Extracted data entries
---+---

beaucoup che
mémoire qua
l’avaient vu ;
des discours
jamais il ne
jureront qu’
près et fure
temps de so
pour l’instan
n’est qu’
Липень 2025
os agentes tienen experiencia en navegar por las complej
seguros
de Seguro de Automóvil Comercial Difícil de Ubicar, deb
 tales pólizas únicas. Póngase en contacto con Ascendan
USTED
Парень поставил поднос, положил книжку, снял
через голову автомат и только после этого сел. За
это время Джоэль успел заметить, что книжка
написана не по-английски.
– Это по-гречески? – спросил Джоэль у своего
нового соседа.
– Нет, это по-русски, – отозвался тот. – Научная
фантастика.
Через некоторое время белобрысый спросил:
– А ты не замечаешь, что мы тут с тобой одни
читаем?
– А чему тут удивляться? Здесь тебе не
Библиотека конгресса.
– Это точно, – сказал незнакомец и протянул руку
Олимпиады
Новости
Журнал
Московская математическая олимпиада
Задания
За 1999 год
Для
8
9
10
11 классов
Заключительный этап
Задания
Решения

---+---

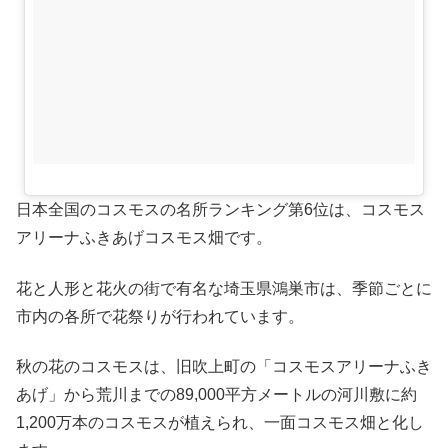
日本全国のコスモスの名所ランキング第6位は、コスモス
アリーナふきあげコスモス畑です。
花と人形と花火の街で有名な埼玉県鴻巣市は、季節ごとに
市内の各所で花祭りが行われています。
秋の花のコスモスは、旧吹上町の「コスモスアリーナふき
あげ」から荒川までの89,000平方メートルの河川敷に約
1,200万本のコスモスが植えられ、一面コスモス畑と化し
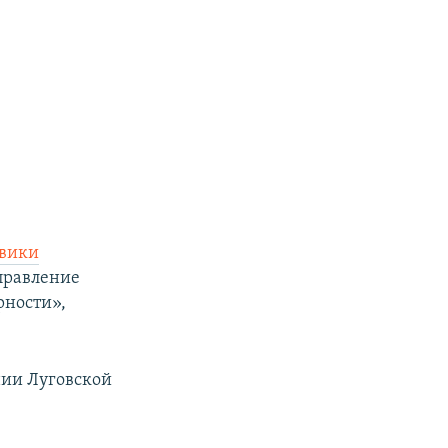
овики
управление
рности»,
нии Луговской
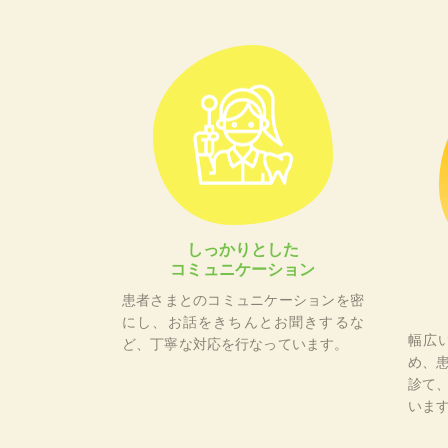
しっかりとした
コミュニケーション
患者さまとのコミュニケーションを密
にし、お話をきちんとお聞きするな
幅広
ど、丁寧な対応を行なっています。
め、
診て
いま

---+---

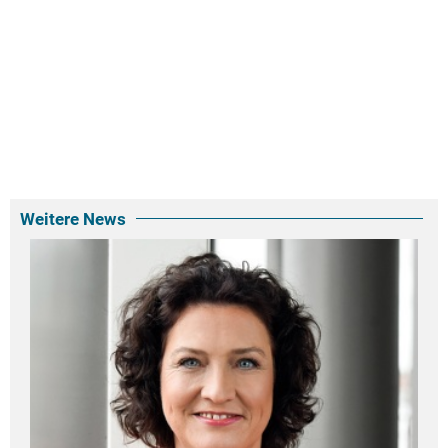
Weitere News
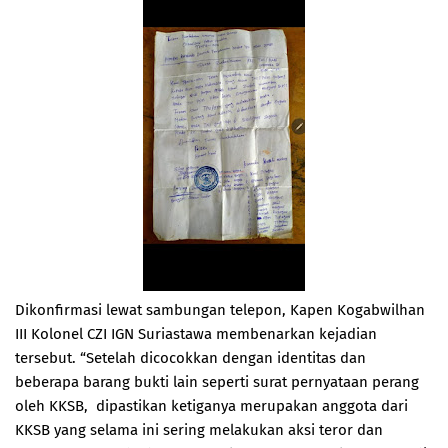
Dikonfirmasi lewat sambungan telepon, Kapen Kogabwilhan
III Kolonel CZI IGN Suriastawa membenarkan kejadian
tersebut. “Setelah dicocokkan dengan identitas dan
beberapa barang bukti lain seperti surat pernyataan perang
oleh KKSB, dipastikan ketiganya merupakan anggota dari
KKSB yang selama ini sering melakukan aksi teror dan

---+---

### WHAT THE EXERCISE ASKS:
Among the lines above, find those with the word "KKSB" and list them.

### EXERCISE SOLUTION:
oleh KKSB, dipastikan ketiganya merupakan anggota dari
KKSB yang selama ini sering melakukan aksi teror dan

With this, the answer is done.